# Please identify my childhood slingshot



## Cerian (May 21, 2013)

Gentlemen,

As a 60's child I owned often a small, powerful, nicely cast, aluminium slingshot, (in England, then, called a catapult, and with which I was considered a marksman), with a distinctly recessed thumb grip, twin wooden pegs to hold the square rubber, and a small leather pouch, but of which I can find no pictures or words in Google.

Does anyone recognize such?

Thankyou


----------



## The Warrior (Jan 30, 2012)

This? http://slingshotforum.com/gallery/image/1084-16-milbro/


----------



## Cerian (May 21, 2013)

Sir,

It is that model exactly.

Thankyou


----------



## The Warrior (Jan 30, 2012)

Cerian said:


> Sir,
> 
> It is that model exactly.
> 
> Thankyou


You're welcome. I had a feeling it was a Milbro.


----------



## The Warrior (Jan 30, 2012)

By the way, welcome to the forum.

You can still find these for sale occasionally. Hope it's okay to post up a link: http://www.ebay.com/itm/catapult-slingshot-in-the-milbro-style-aluminium-complete-/111063948499?pt=UK_SportingGoods_Hunting_ShootingSports_ET&hash=item19dbed5cd3

Not saying this is exactly what you had, but the same style.


----------



## Cerian (May 21, 2013)

Sir,

Thankyou for the welcome.

Is there an explanation why Milbro sell reproductions of the above model, without rubber or pouch, for the outrageous price of £GBP42 ($US64) (I remember they cost me 5/6d or 55p).
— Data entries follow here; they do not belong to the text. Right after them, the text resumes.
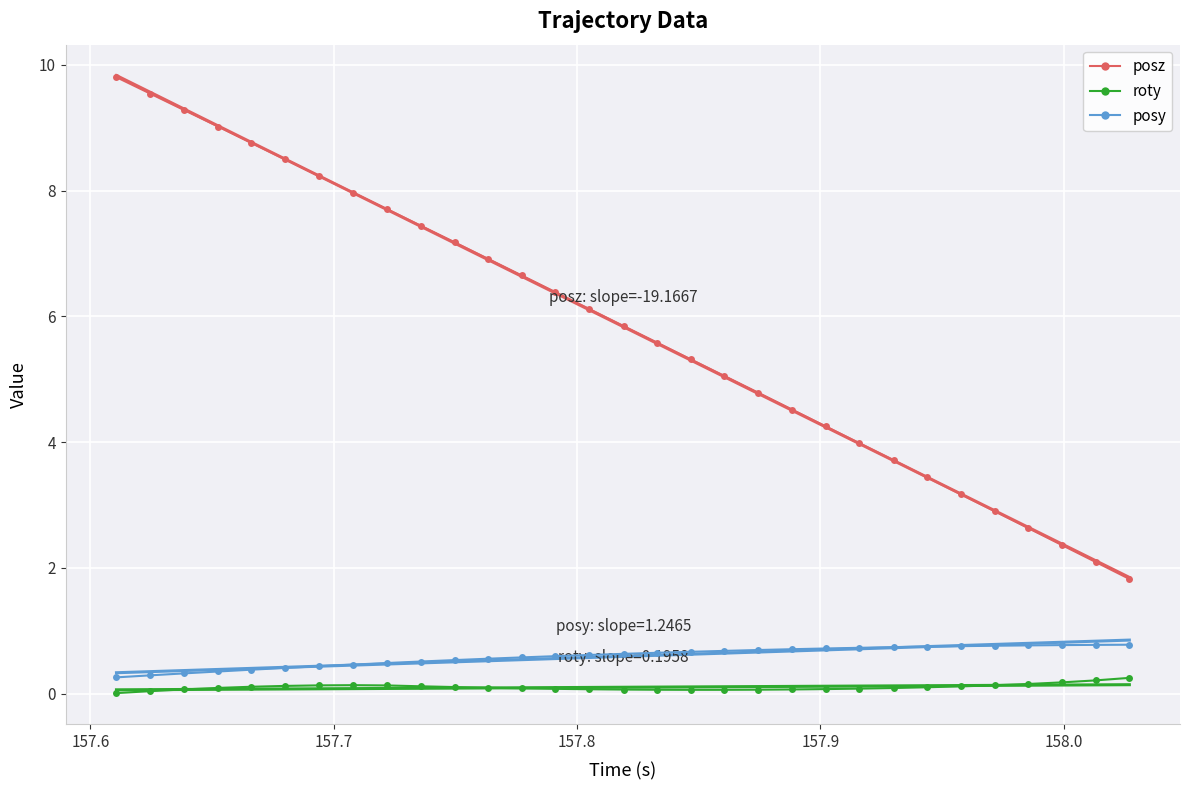

What is the maximum value shown in the chart?

9.8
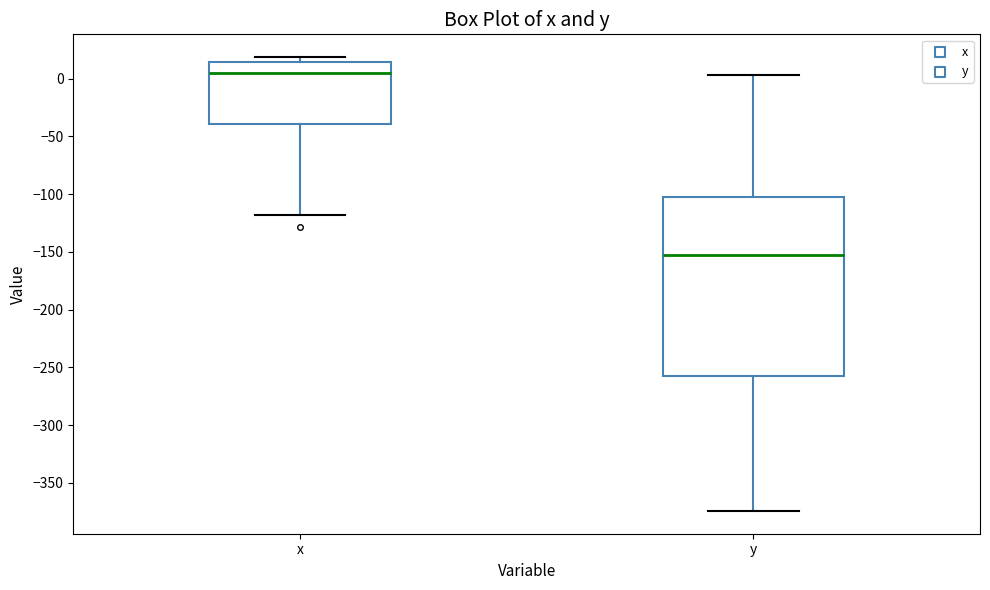

Reading left to right, read every box against the y-axis: the position of its median line, the range the box covers, and the ends of its whiskers. The values are not printed on the chart, so give them approximately, as read against the axis.

x: median 5, box -40 to 15, whiskers -120 to 20
y: median -150, box -260 to -105, whiskers -375 to 5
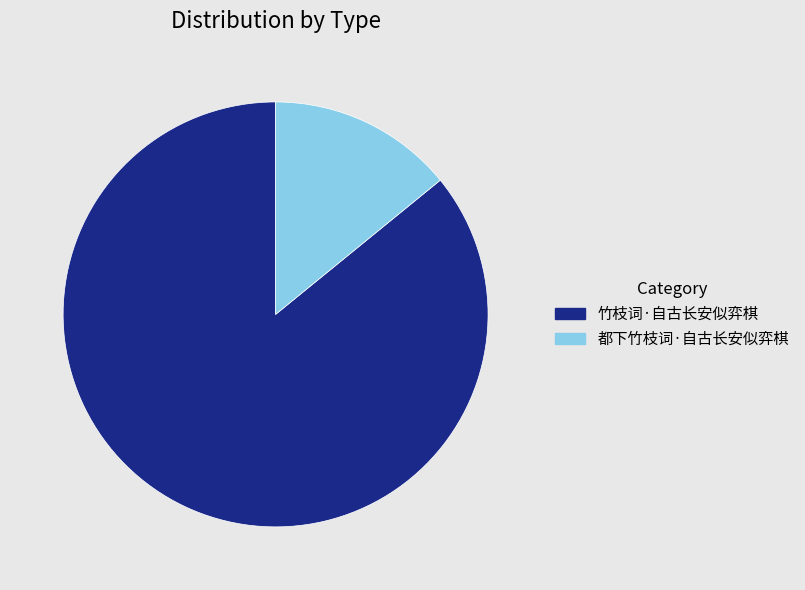

How many segments does this pie chart have?

2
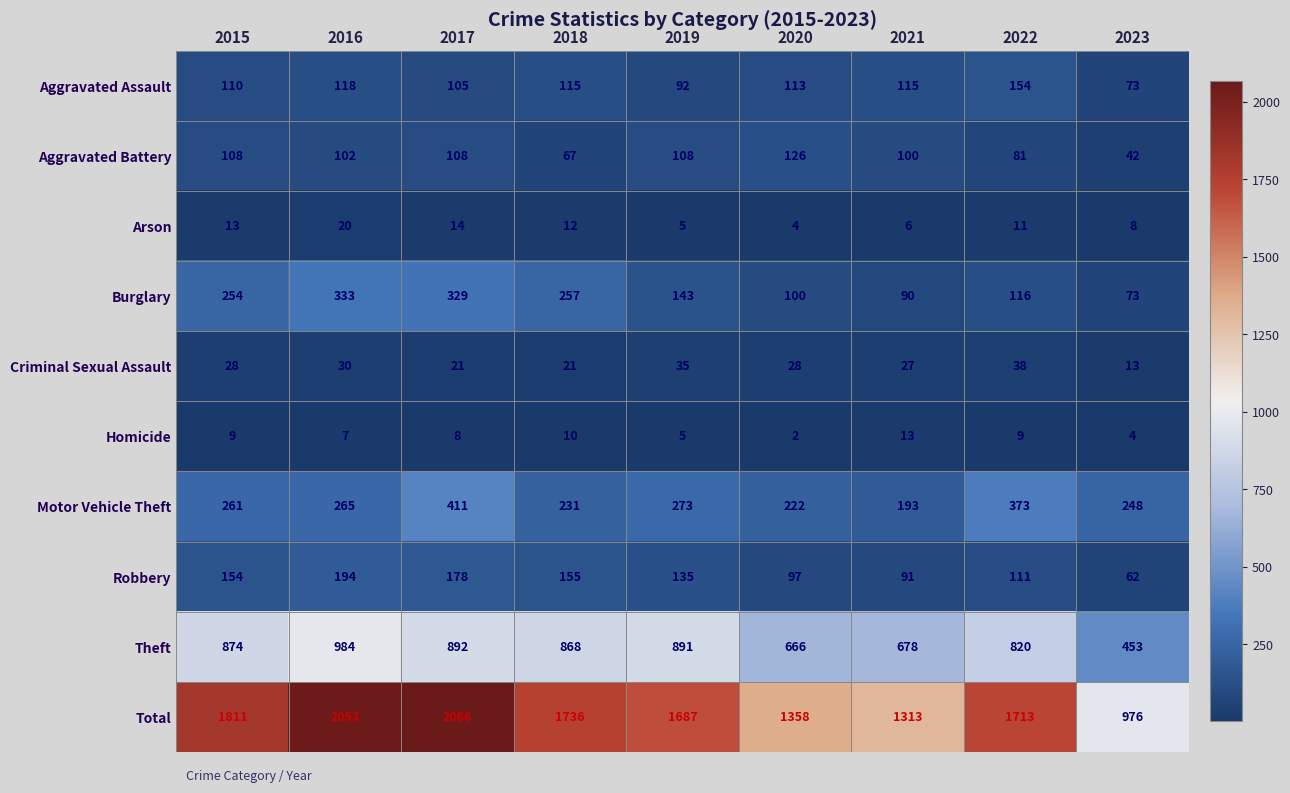

The Robbery series shows 97 at 2020. True or false?

True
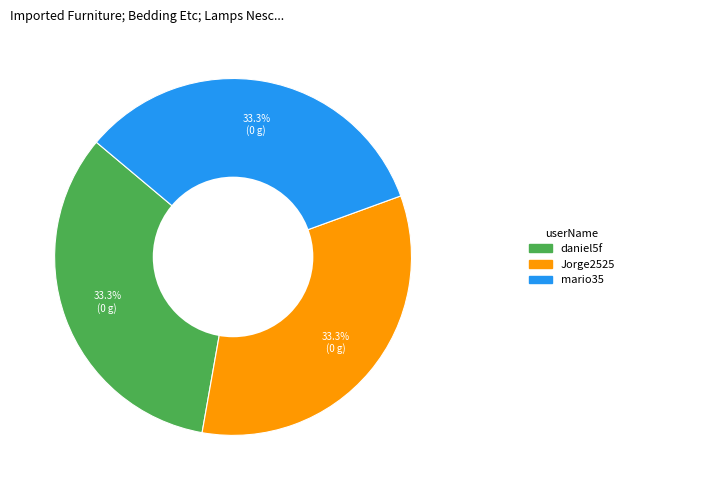

Is there any slice that represents more than half of the pie?

No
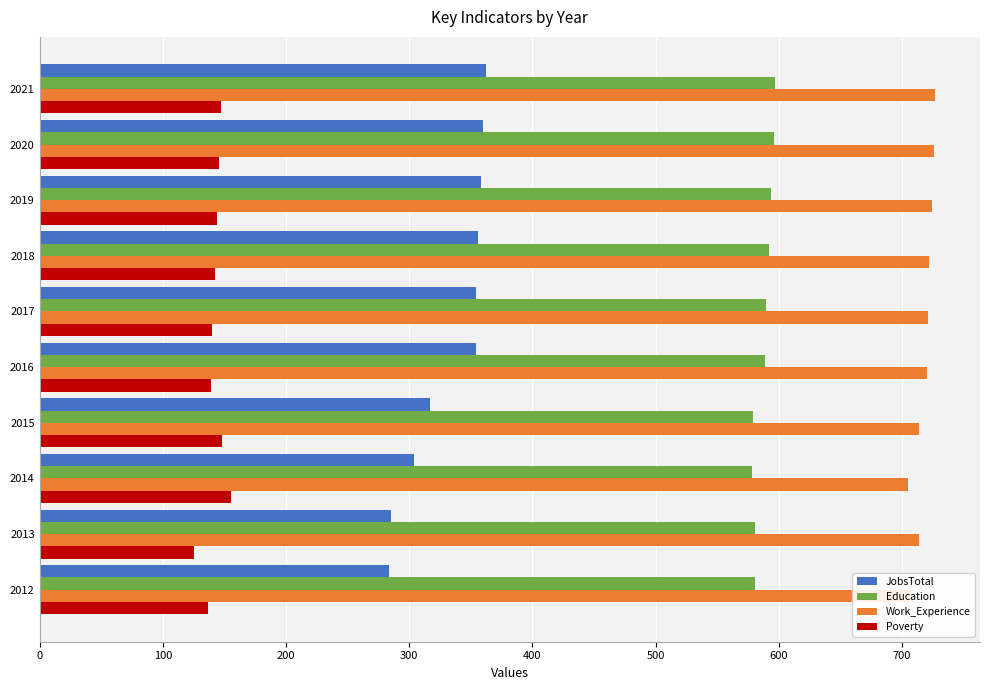

Is it true that Education equals 596 at 2020?

True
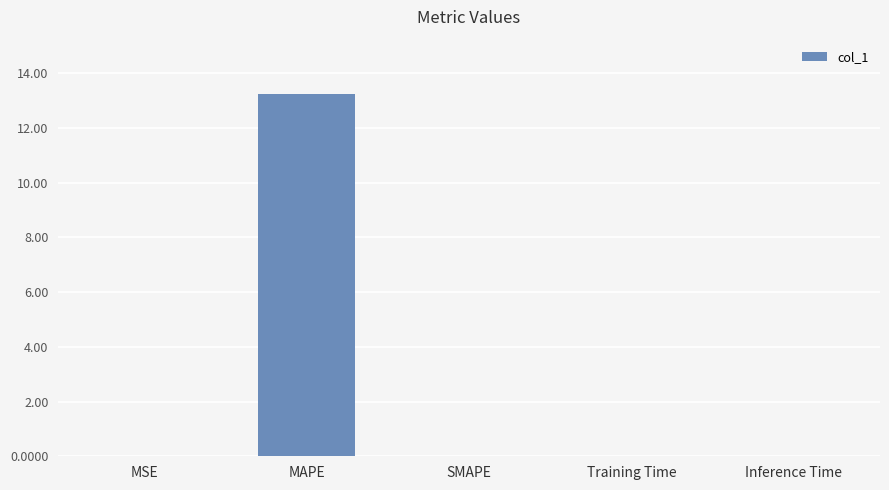

Are the bars grouped side by side (vs. stacked)?

No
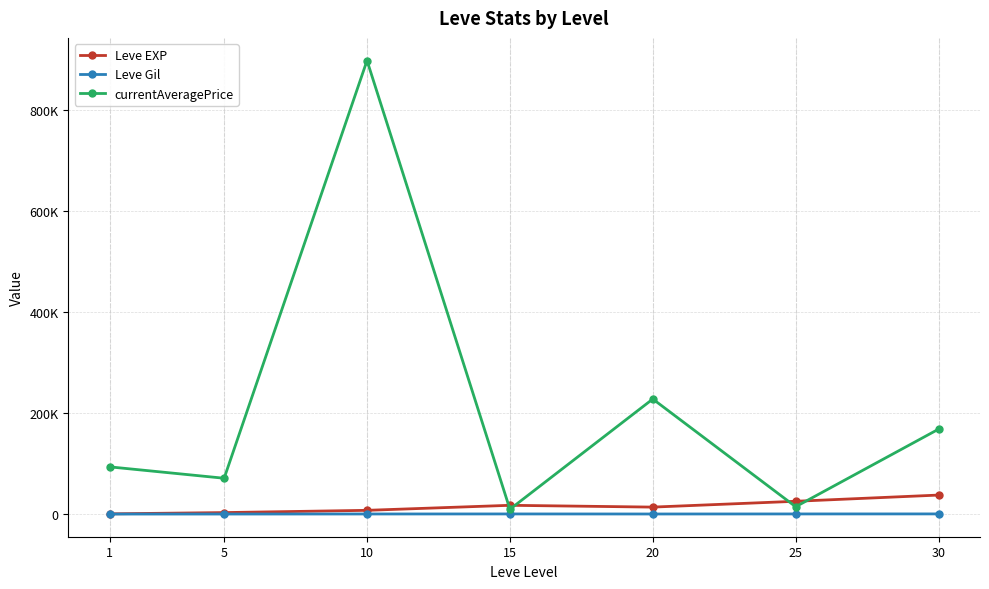

What is the sum of the Leve Gil values at 5 and 25?

462.0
It is not for some nostalgic loyalty that I wish to reacquire this model, but for its small size, and mainly for the thumb grip, which, trying a slingshot recently, I find indispensible for accuracy.

Thankyou


----------



## The Warrior (Jan 30, 2012)

I have no idea really. I'm sure one of the collectors will see this and have a good idea.


----------



## Cerian (May 21, 2013)

Sir,

Thankyou


----------